Sunday, 6 April 2014


The capital of the region Extremadura lies roughly halfway from Seville to Jerte Valley therefore it was an obvious lunch break stop for us. Apart from the attraction of the possibility of food for two hungry travellers the town has other attractions as well, namely the amazing collection of Roman monuments. In fact, Mérida boasts of the most Roman monuments in Spain. Founded in 25BC by Augustus meant that it needed to provide a good range of ‘bread and entertainment’ for its habitants. We spent a few hours here (strictly AFTER having lunch) to sample some of these well-preserved ancient remnants.

In some ways Mérida is similar to Rome. You just walk along the street, minding your own business, turn around a corner and BANG there’s a huge Roman monument right in front of you. This is how we came across the Temple of Diana.

It is a pretty strange sight as it seems that every big nation who ruled these lands added something to it. The foundations were of course laid by the Romans themselves and the   Corinthian columns stand tall and straight like sentinels of the era. Later came the Muslims in the 8-9th century and added a few typical arches on the back of the building. Finally in the 16th century some other dude called the Duke of Córbos decided to turn the whole thing into his palace. Even though it’s a real mixture of styles it still has an air of profound beauty about it.

After the majestic building of the Temple we moved on to the ‘real deal’, the Roman Theatre and the Amphitheatre.
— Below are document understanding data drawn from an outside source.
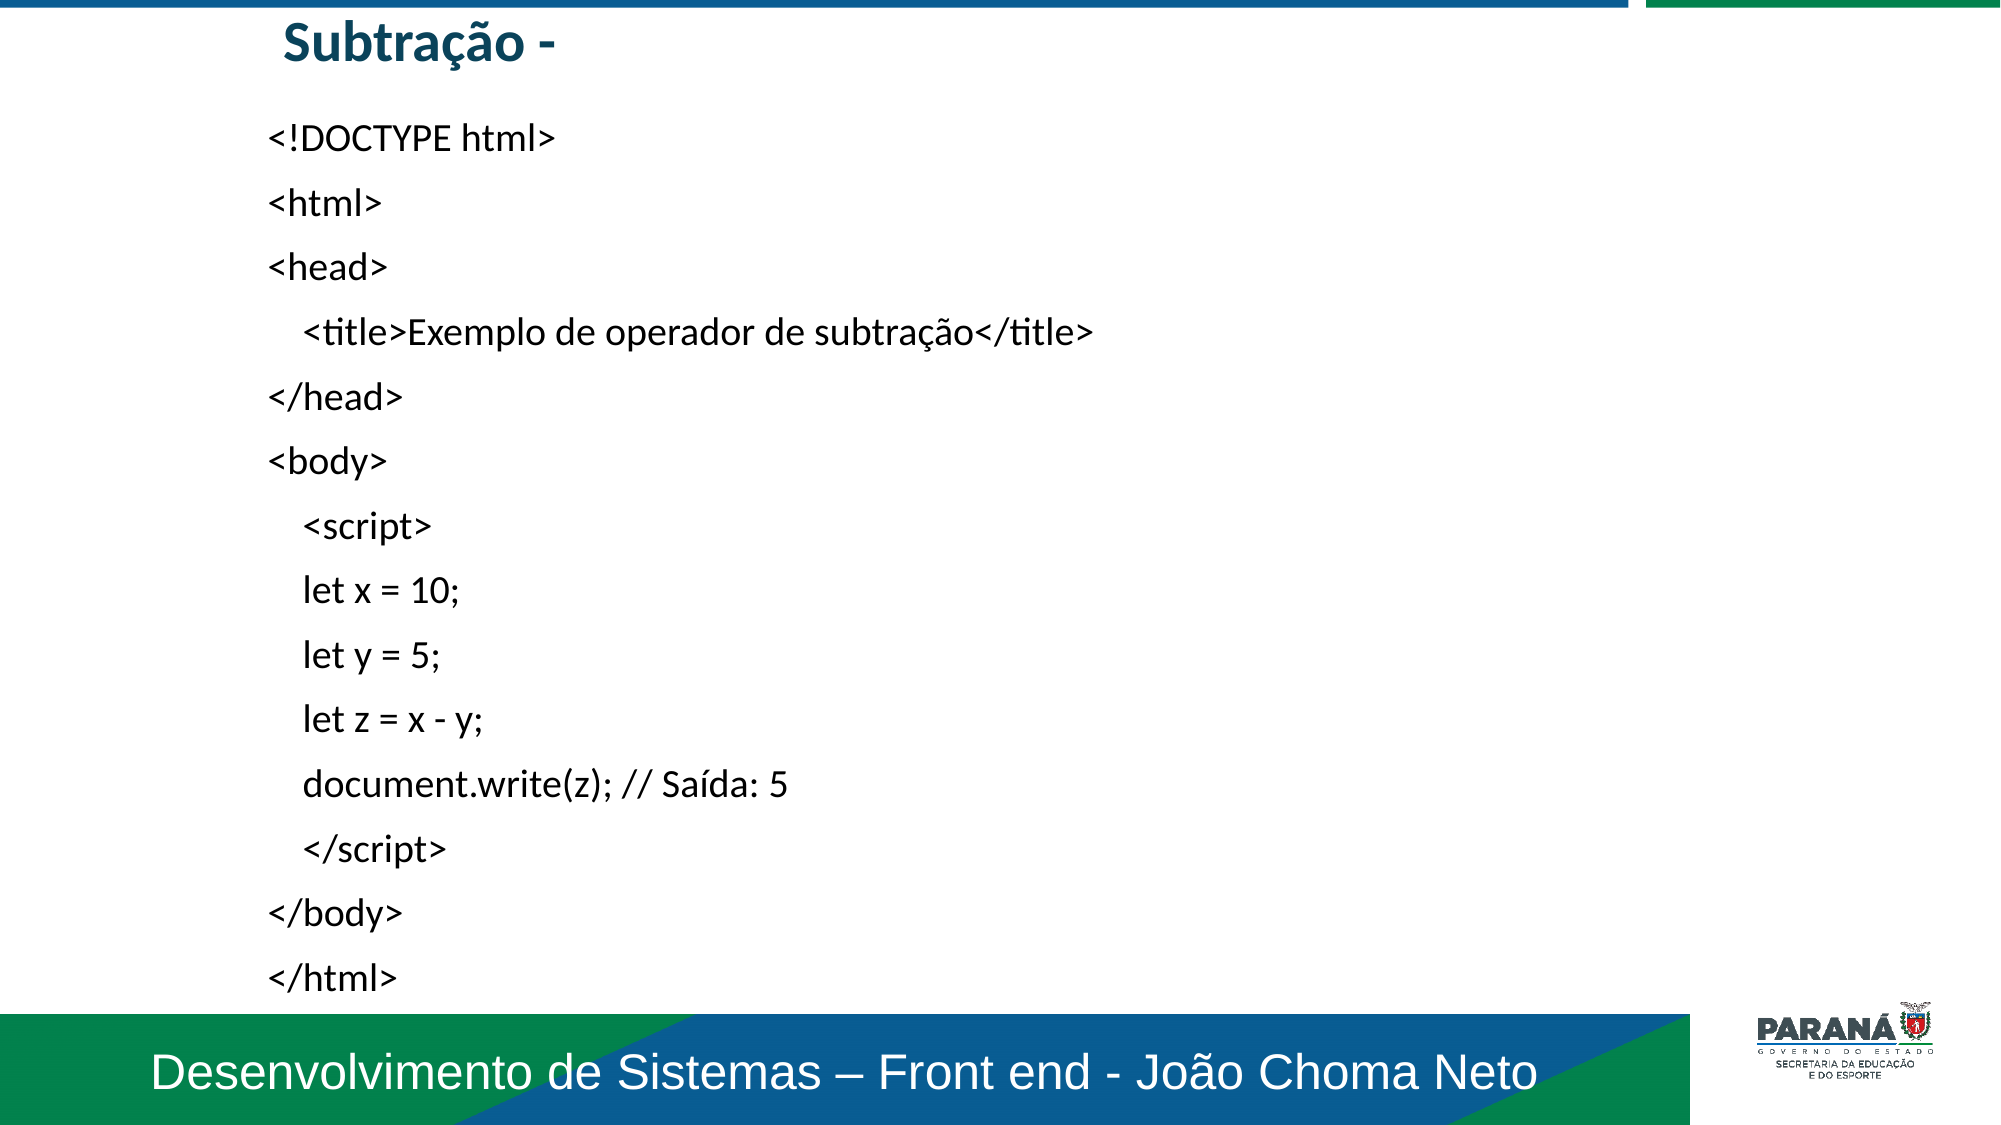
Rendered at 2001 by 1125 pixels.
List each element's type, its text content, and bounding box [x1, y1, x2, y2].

picture [0, 1014, 1690, 1125]
picture [1757, 1002, 1933, 1081]
list Subtração - [231, 3, 1651, 141]
list <!DOCTYPE html> <html> <head> <title>Exemplo de operador de subtração</title> </head> <body> <script> let x = 10; let y = 5; let z = x - y; document.write(z); // Saída: 5 </script> </body> </html> [217, 103, 1932, 1014]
First we visited the latter. The place is huge but it gives you an idea of the popularity of the gladiator fights in those times. I knew they were a favoured past time but never quite thought that they built arenas that can hold this many people!
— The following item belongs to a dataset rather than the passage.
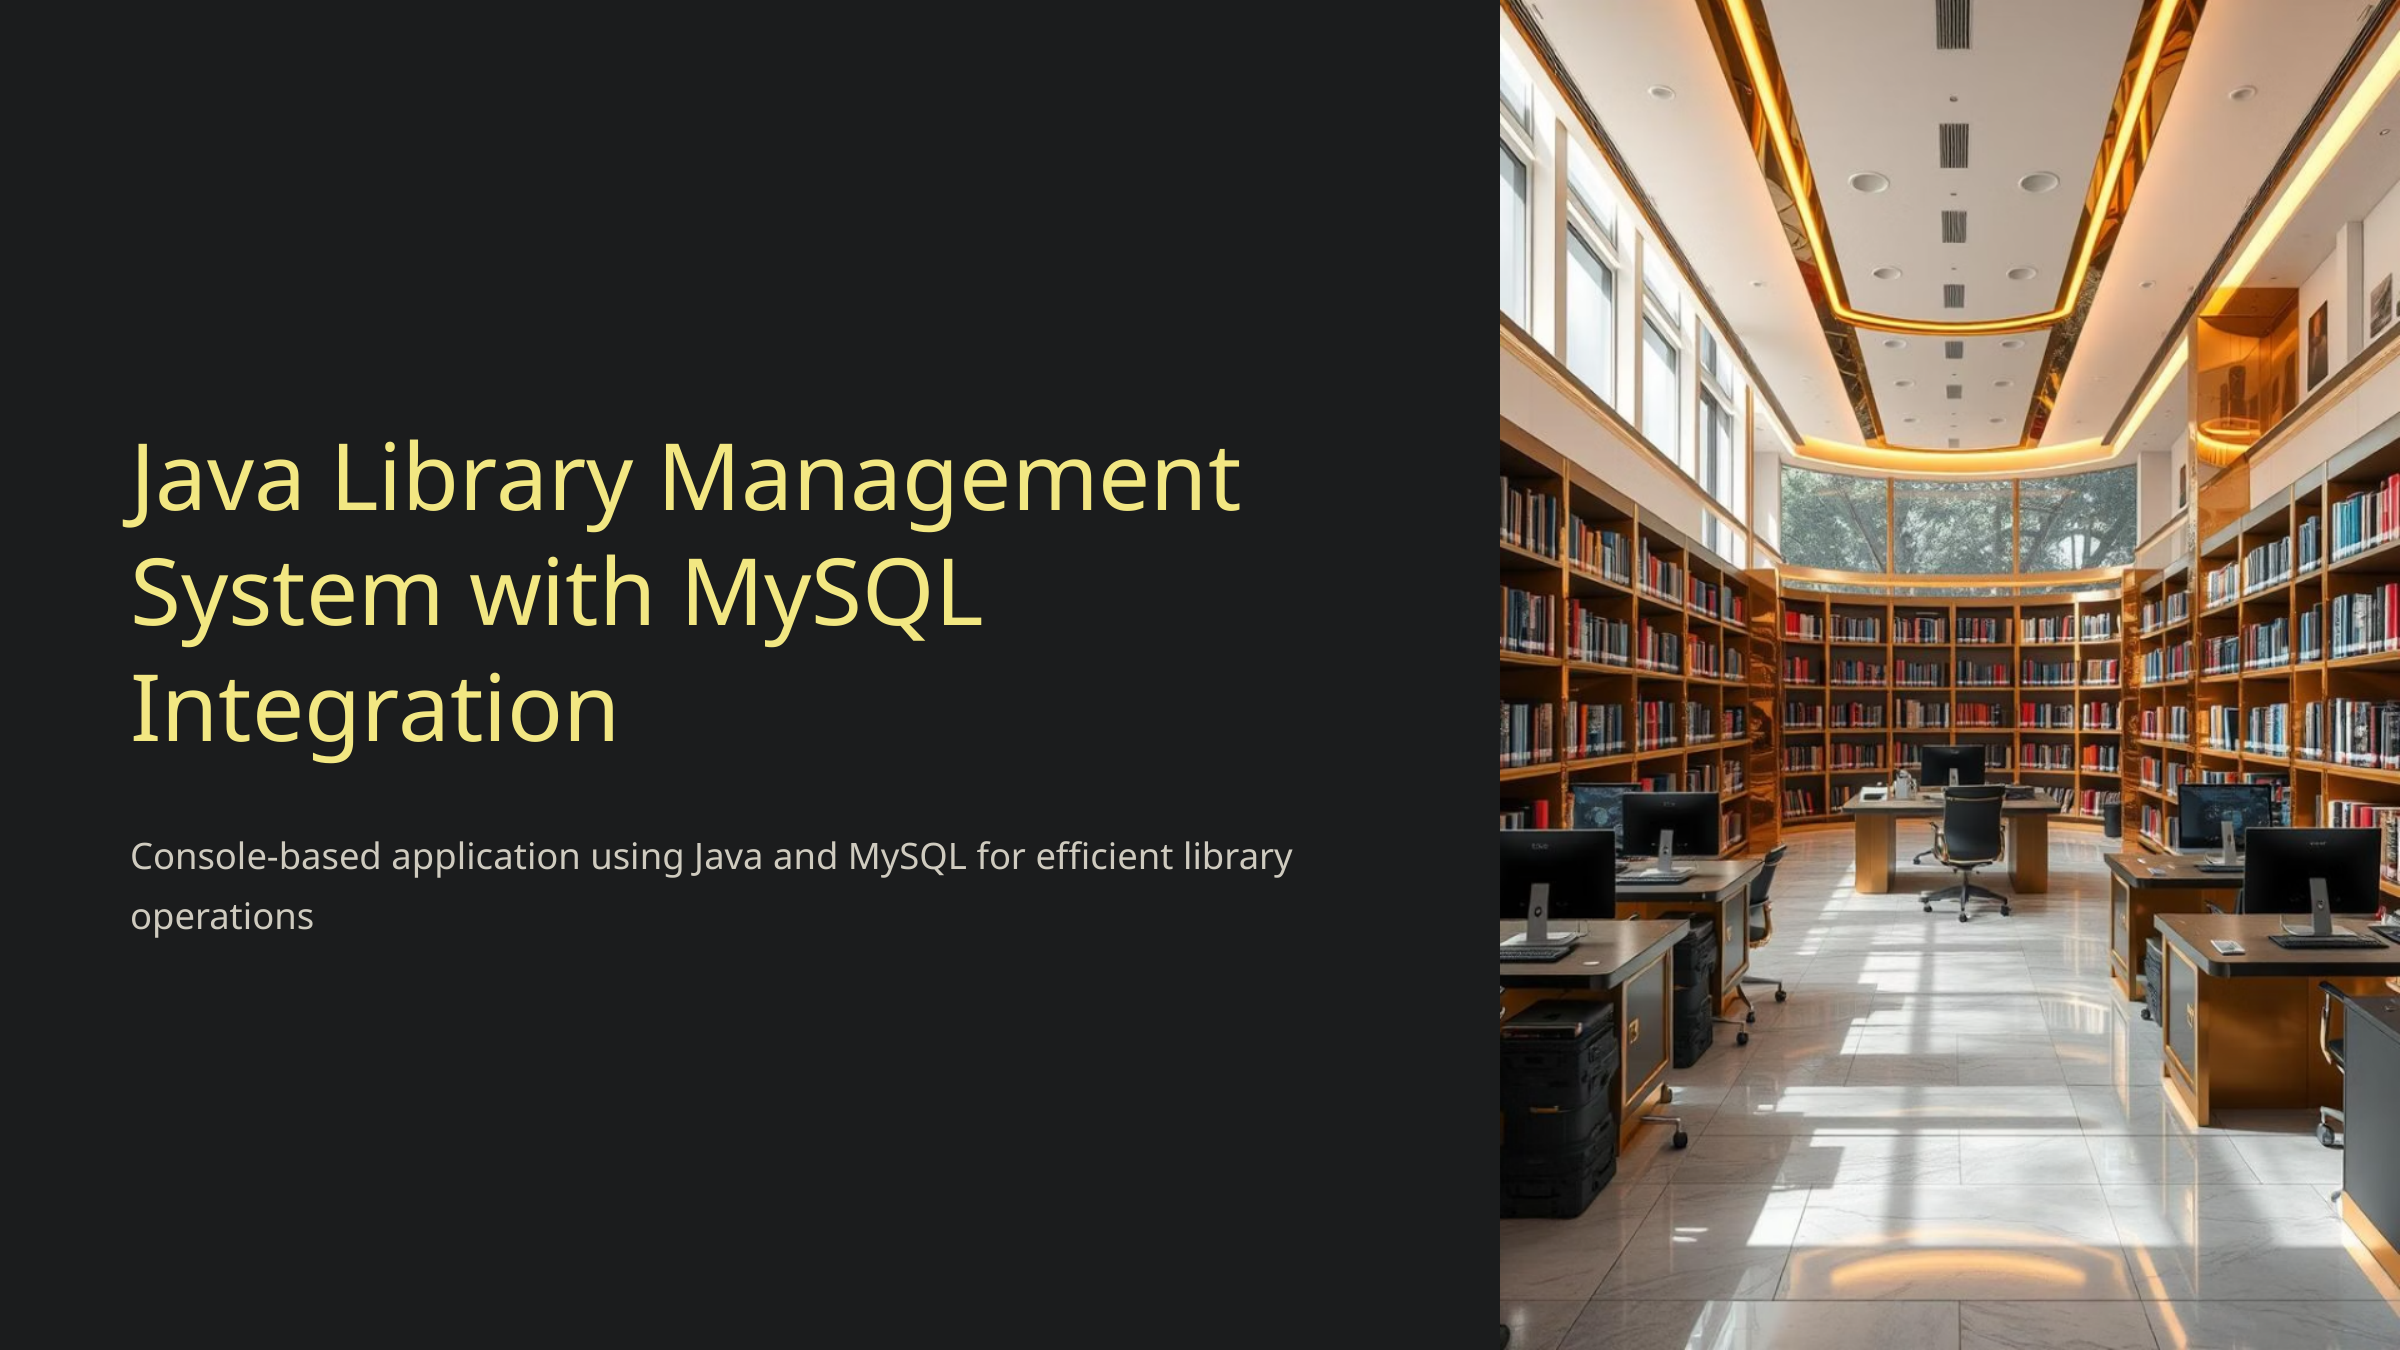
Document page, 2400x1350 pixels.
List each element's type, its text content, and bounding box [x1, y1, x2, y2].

text_box Console-based application using Java and MySQL for efficient library operations [130, 817, 1370, 937]
picture [1499, 0, 2400, 1350]
text_box Java Library Management System with MySQL Integration [130, 413, 1370, 762]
If you follow the ‘recommended route’ (they call it ‘recommended’ but in truth you’re not allowed to go anywhere else) you will find many descriptions that will educate you about life in the time of the Romans. There is a whole section about the different types of gladiators.

Right next to it there's the Roman Theatre which is the most incredible and well-preserved Roman monument I have ever had the luck to see. Let's face it you need a great deal of imagination to fill the rows with Romans wearing their white togas and discussing philosophy and politics but once you do this you will again and again admire the genius of the architects of that time.

The place is huge and you are free to walk around and touch everything around you. We were joking with Paul that if this was in the UK we would probably never be able to experience it the same way. It was simply incredible.

Every year the Festival of the Classical Theatre is held here where you just sit around these stone seats and enjoy classical plays performed under the marble columns. I hope on day we can see this, too, must be an amazing experience. You can read more about that here.

Finally we went to see the Circus Maximus. On the way we came across some other ruins with a stork nest on top. Let’s make use of the available space, shall we?

The Circus Maximus of Mérida is one of the best preserved within the Roman empire, apparently. Unfortunately we arrived during the time of siesta (damn these Spanish and their siesta) therefore we could only have a look from the side. To tell you the truth I don’t think we missed out on a lot as the place itself is a big flat grassy area.

This more than 400m long Roman hippodrome could hold up to 30 000 spectators. Again, you need your imagination here to imagine those Romans riding their horse carriages around. We saw however a photo of the area during the Semana Santa. If I had a chance to experience Easter in Spain again, after Seville this would definitely be my second choice to see it. I mean just look at this!

Finally, the Roman Bridge.

To tell you the truth Mérida itself did not impress us that much however if you have the slightest interest in history and the Romans you will definitely enjoy walking around here.